Photo by Bill Fulton
He supports his family selling ice cream in summer and working in the tourist industry in the winter. He has wonderful enthusiasm and what we came to call RBS - Remarkable Burmese Sweetness. Poppie took tourists to see the Akha tribeswomen in their extraordinary silver clad bonnets or trekking to the longhouse of the Loi people.Younger women were beginning to dress in tee shirt or blouse and longyi (sarong) like most Burmese, and what would happen to his business if tourists couldn't photograph colorful villagers? And then there was the shivering and sweating of his chronic malaria, the expensive drugs, and a government totally unconcerned with providing cheap mosquito netting, at least for the little ones.

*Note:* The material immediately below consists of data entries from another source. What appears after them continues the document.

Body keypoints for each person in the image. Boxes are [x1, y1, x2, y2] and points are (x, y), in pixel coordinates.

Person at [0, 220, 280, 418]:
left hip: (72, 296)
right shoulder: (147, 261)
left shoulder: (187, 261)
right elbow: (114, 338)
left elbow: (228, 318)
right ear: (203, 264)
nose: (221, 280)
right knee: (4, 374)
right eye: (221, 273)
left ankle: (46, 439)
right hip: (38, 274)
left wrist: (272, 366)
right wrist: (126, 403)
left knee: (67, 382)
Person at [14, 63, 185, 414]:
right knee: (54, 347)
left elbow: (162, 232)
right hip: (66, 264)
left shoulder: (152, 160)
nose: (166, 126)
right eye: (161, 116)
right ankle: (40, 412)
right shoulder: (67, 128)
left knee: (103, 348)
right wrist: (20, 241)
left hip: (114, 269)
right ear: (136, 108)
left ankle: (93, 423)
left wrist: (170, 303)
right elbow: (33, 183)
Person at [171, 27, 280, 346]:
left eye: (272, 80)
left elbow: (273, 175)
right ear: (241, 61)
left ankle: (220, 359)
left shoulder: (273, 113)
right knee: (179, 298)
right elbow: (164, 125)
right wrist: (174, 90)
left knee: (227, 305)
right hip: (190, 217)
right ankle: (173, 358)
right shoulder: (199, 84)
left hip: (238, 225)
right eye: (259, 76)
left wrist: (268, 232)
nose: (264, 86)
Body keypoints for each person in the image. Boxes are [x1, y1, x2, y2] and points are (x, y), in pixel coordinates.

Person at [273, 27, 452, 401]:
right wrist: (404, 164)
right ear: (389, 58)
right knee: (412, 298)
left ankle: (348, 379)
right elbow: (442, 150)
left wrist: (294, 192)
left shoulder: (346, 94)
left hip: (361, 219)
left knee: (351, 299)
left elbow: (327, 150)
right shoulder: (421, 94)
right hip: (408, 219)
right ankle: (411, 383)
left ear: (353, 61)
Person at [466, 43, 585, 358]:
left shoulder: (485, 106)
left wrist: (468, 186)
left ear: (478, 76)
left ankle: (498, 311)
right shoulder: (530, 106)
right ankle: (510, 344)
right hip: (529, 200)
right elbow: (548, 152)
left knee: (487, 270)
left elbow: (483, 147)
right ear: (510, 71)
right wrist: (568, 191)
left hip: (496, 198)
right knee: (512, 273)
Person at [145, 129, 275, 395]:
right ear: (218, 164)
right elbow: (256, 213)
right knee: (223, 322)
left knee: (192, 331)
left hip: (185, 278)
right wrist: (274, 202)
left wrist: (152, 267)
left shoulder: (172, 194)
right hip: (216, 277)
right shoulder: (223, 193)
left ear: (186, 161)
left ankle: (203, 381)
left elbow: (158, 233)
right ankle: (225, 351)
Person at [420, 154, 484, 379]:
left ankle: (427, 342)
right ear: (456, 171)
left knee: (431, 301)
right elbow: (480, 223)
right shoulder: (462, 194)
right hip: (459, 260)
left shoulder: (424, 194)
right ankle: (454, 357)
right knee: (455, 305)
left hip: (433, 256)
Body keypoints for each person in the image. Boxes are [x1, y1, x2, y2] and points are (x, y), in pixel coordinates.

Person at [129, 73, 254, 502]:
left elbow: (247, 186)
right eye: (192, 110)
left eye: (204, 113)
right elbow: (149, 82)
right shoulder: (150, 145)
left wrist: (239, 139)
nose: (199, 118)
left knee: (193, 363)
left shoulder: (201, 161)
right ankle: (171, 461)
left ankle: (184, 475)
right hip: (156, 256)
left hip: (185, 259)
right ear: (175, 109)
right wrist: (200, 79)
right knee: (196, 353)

    Is choice a developed world luxury we  overestimate? Are we lulled into a pleasurable stupor by the innumerable brands available to us, equating freedom with all we can buy? 
 
Thanks to Canal One - "Too Many Logos"
    There are different kinds of hunger. In the 1970s emigration was allowed from the Soviet Union, and many came to the Bay Area where I live. We talked about the 'babushka ladies' who came to the supermarkets and slowly walked the aisles just looking - women who had once waited in line outside a store that was rumored to have bread or beets that day.  
Thanks to geardiary.com



And here was abundance: bins of fresh vegetables even in winter, whole aisles of every variety of bread, cracker or cookies, steaks and chops and poultry piled in freezers.                    
 

      Were the women walking those aisles with the wonder that Bill and I experienced in the Shwedagon, the main temple of Yangon? Our hunger for ancient beauty and spirit was fulfilled as we walked through the temple. We realized that families and friends gathered on the vast marble promenade as though it was a park or a public square, or the marketplace. It is not a place of hushed reverence. Laughter was as present as chanting,  and as frequent as prayer. The glorious temple was a staple of their lives.
Photo by Bill Fulton
         I've been thinking of all those who have come to the U.S. 
        and Europe to feed their families, and of all the Americans 
             and Europeans who travel to South East Asia, flying
                     thousands of miles to feed their souls.